- [DATA SHOWN]

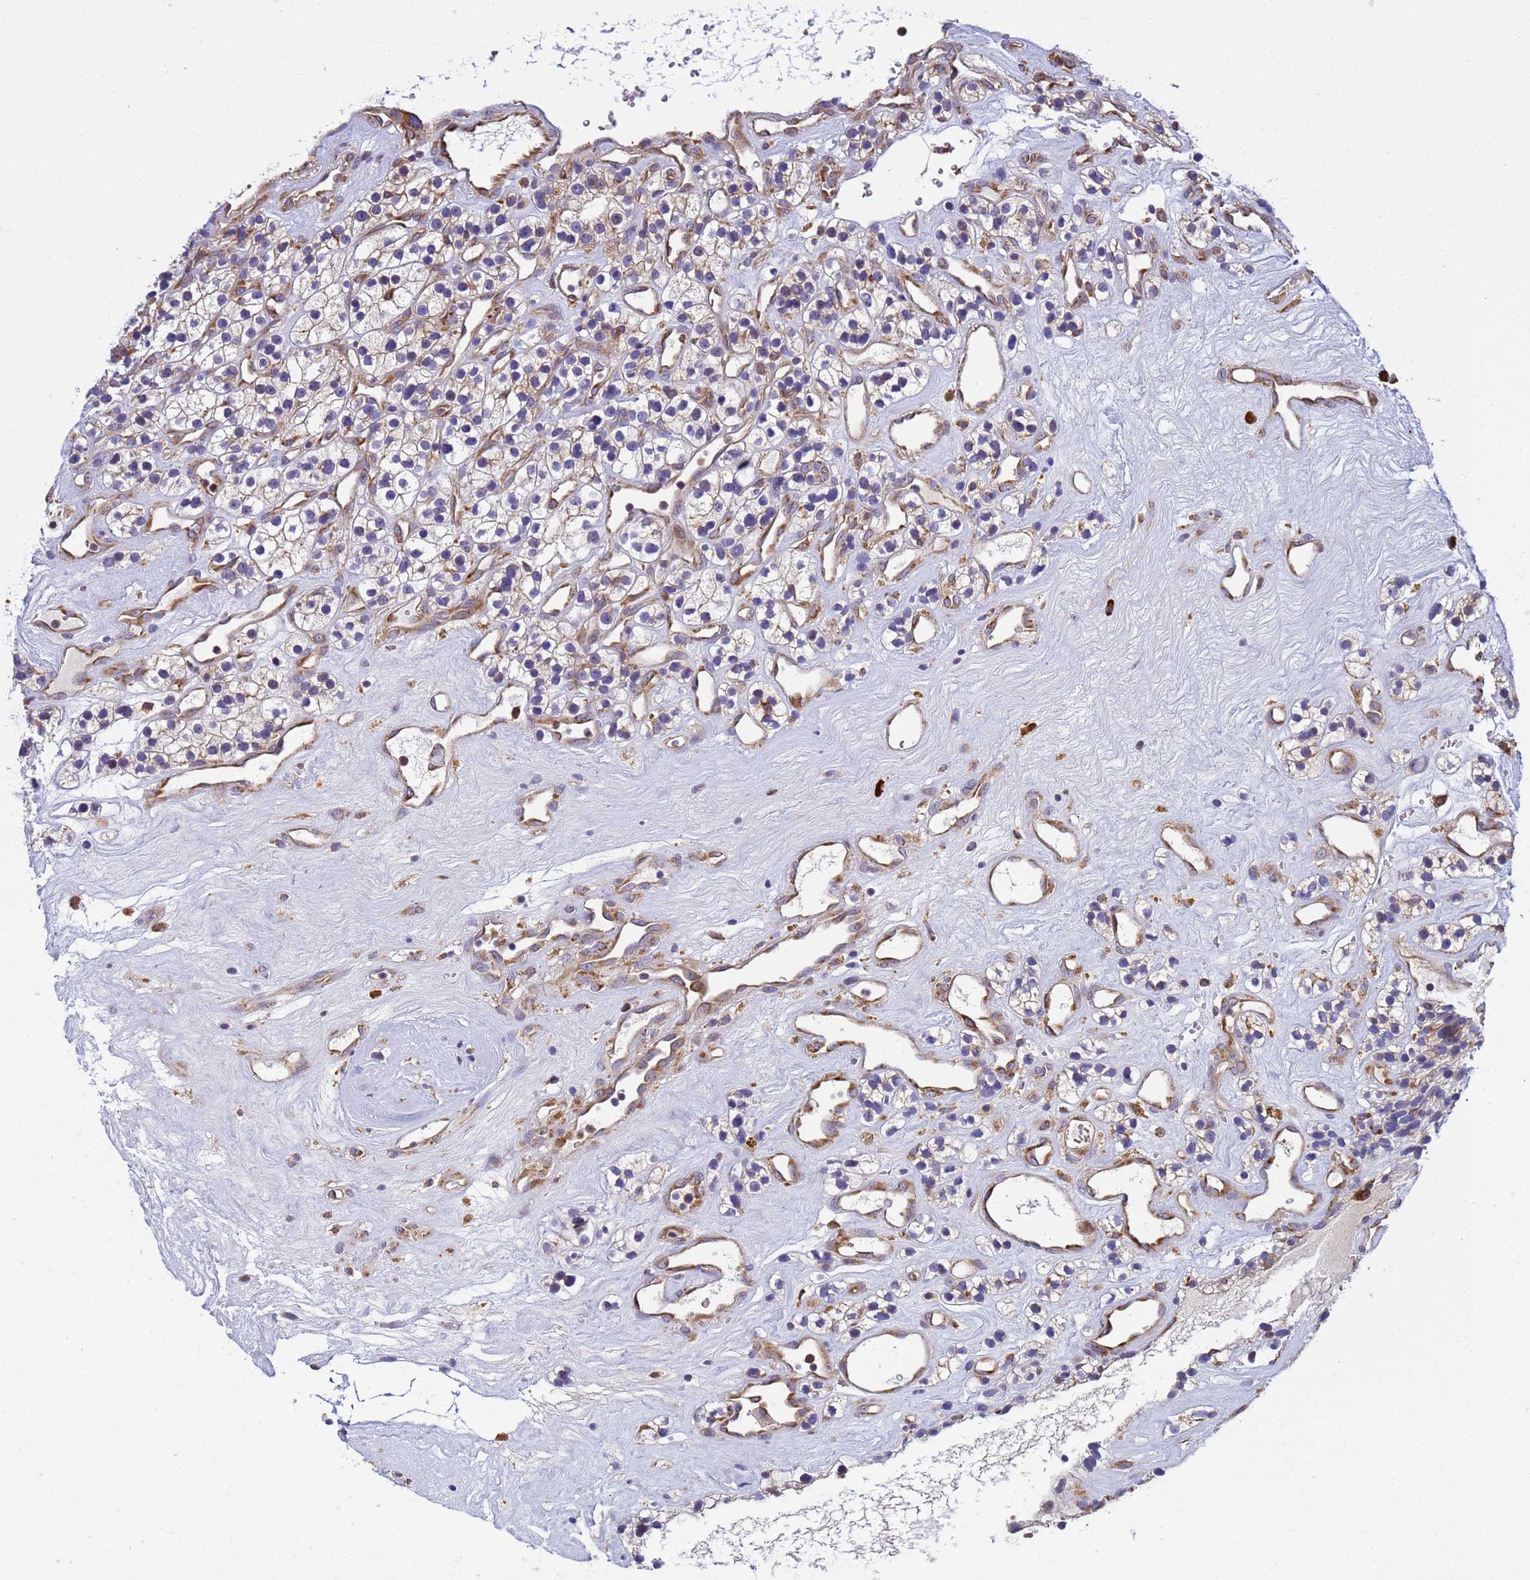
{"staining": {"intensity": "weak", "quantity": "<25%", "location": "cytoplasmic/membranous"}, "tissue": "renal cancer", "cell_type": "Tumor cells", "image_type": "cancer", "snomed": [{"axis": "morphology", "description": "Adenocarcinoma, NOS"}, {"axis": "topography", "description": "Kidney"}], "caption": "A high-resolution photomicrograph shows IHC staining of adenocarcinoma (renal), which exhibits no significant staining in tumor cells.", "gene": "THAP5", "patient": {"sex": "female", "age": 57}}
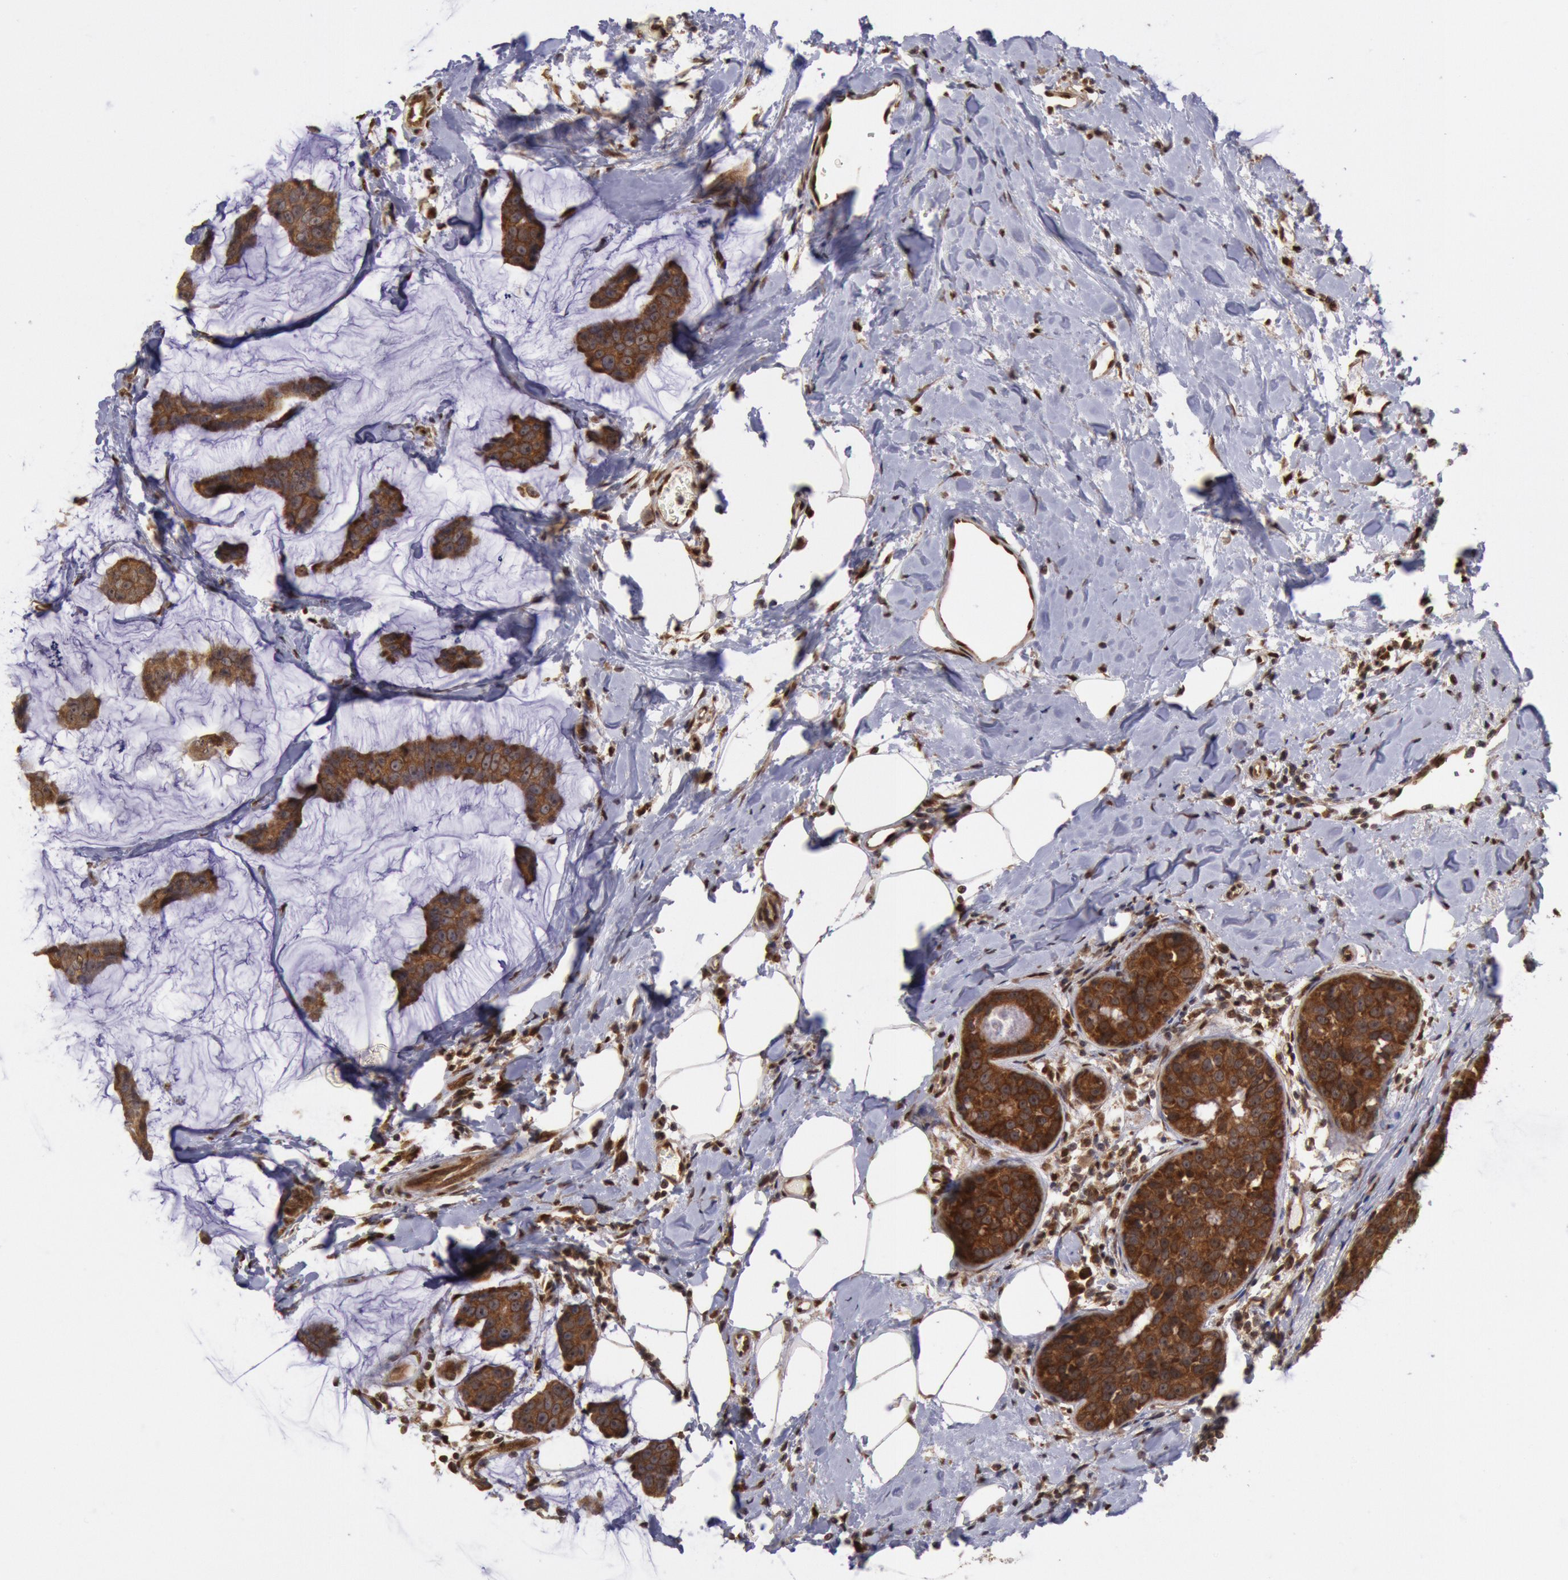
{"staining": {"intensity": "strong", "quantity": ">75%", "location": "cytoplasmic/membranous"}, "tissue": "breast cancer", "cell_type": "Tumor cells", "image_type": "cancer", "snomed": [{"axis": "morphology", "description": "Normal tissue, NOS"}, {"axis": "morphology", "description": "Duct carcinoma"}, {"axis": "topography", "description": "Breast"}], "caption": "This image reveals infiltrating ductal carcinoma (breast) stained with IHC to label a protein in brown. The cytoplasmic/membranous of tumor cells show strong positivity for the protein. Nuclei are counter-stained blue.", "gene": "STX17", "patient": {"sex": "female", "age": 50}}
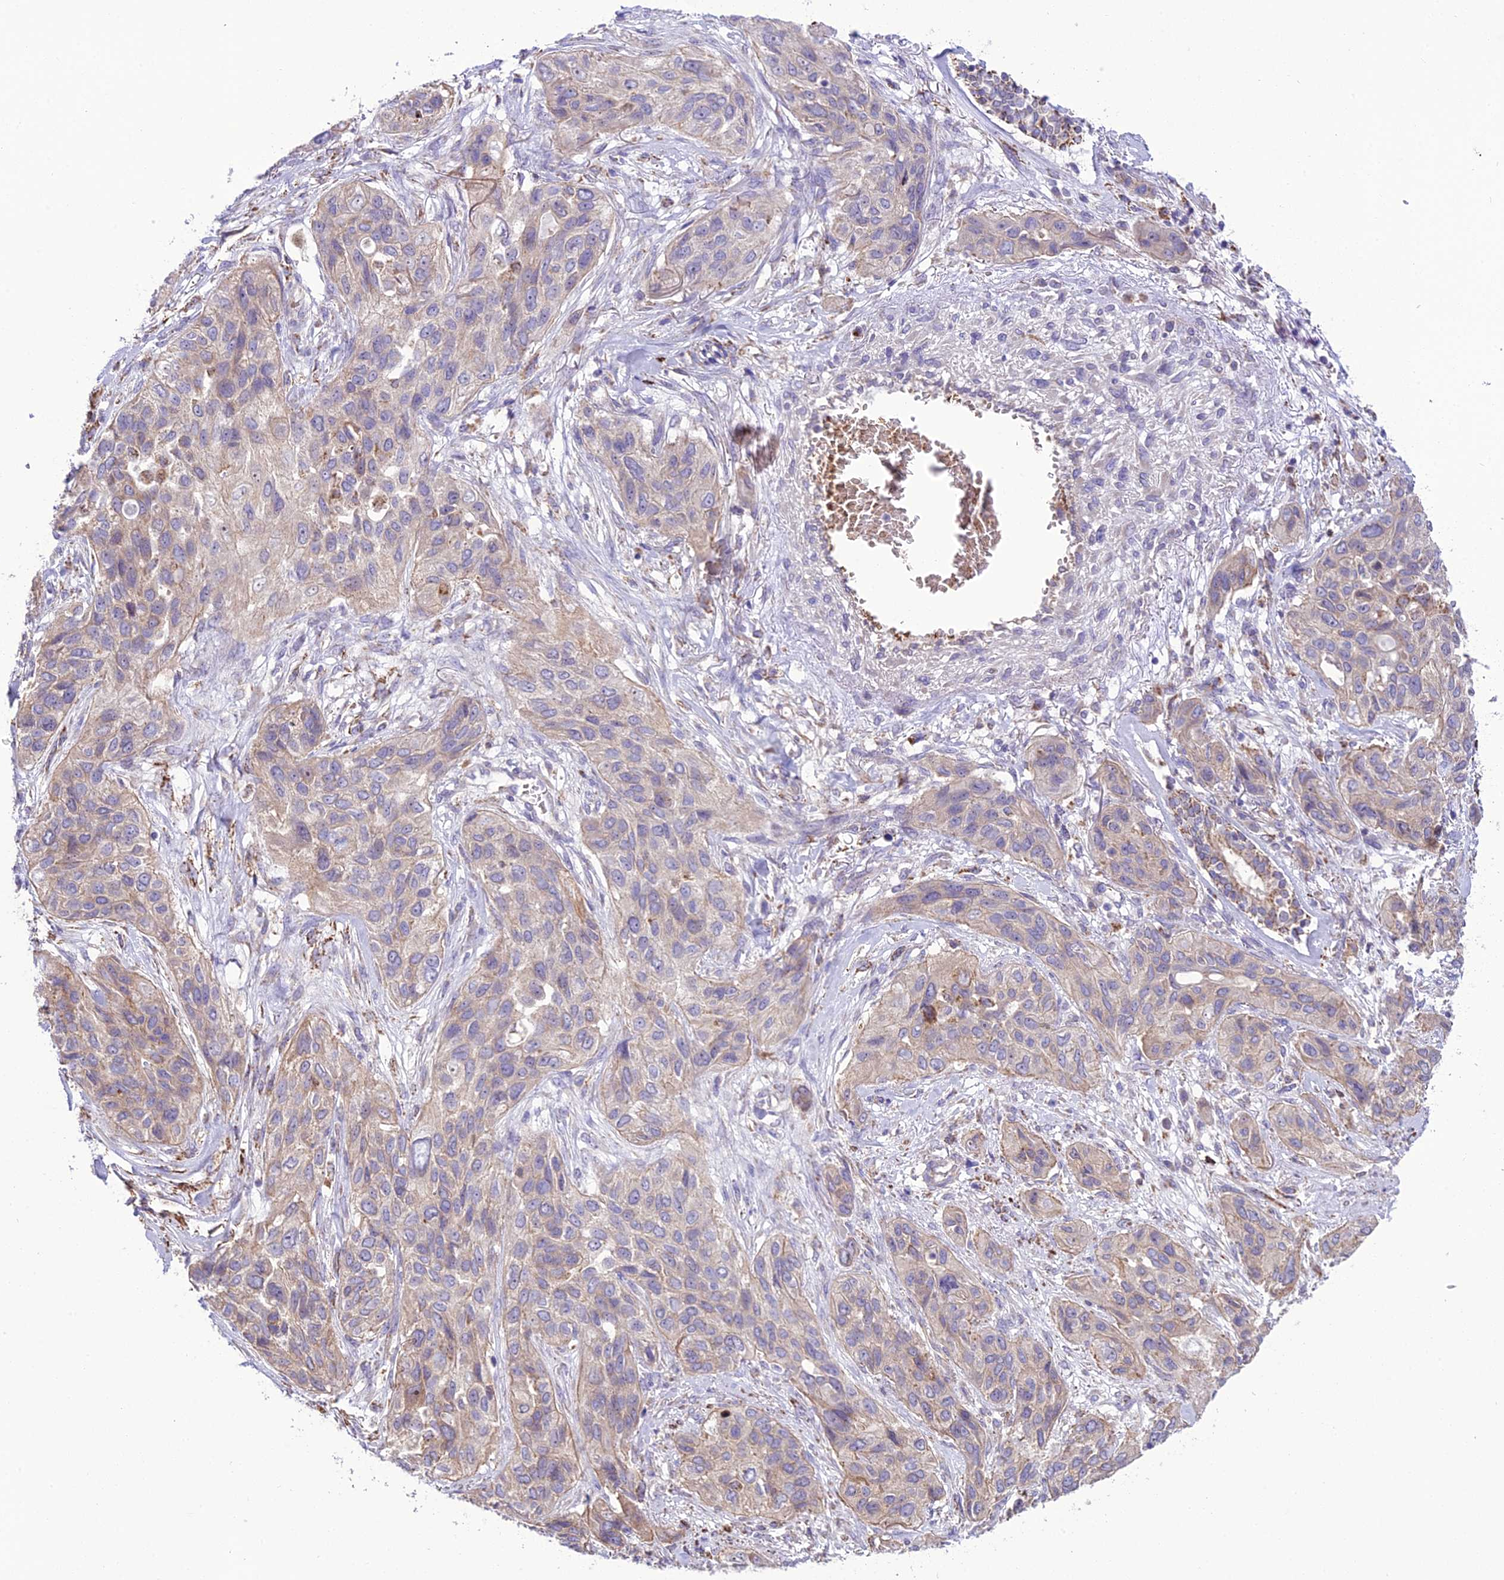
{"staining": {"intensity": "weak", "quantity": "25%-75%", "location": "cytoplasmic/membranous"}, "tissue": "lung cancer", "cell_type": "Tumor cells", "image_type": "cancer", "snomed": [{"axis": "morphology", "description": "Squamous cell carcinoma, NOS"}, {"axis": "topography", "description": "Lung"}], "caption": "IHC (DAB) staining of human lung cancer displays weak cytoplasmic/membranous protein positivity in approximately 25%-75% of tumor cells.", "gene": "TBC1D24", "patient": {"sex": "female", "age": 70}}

- [TASK]
All of the material shown above needs to be duplicated exactly. Omit every picture.

- [ANSWER TO THE EXERCISE]
{"staining": {"intensity": "weak", "quantity": "<25%", "location": "cytoplasmic/membranous"}, "tissue": "renal cancer", "cell_type": "Tumor cells", "image_type": "cancer", "snomed": [{"axis": "morphology", "description": "Adenocarcinoma, NOS"}, {"axis": "topography", "description": "Kidney"}], "caption": "A high-resolution photomicrograph shows IHC staining of adenocarcinoma (renal), which exhibits no significant staining in tumor cells.", "gene": "THAP5", "patient": {"sex": "female", "age": 57}}
{"staining": {"intensity": "strong", "quantity": ">75%", "location": "cytoplasmic/membranous"}, "tissue": "breast cancer", "cell_type": "Tumor cells", "image_type": "cancer", "snomed": [{"axis": "morphology", "description": "Normal tissue, NOS"}, {"axis": "morphology", "description": "Duct carcinoma"}, {"axis": "topography", "description": "Breast"}], "caption": "This image reveals infiltrating ductal carcinoma (breast) stained with IHC to label a protein in brown. The cytoplasmic/membranous of tumor cells show strong positivity for the protein. Nuclei are counter-stained blue.", "gene": "STX17", "patient": {"sex": "female", "age": 50}}
{"staining": {"intensity": "weak", "quantity": "25%-75%", "location": "cytoplasmic/membranous"}, "tissue": "lung cancer", "cell_type": "Tumor cells", "image_type": "cancer", "snomed": [{"axis": "morphology", "description": "Squamous cell carcinoma, NOS"}, {"axis": "topography", "description": "Lung"}], "caption": "IHC (DAB) staining of human lung cancer displays weak cytoplasmic/membranous protein positivity in approximately 25%-75% of tumor cells.", "gene": "TBC1D24", "patient": {"sex": "female", "age": 70}}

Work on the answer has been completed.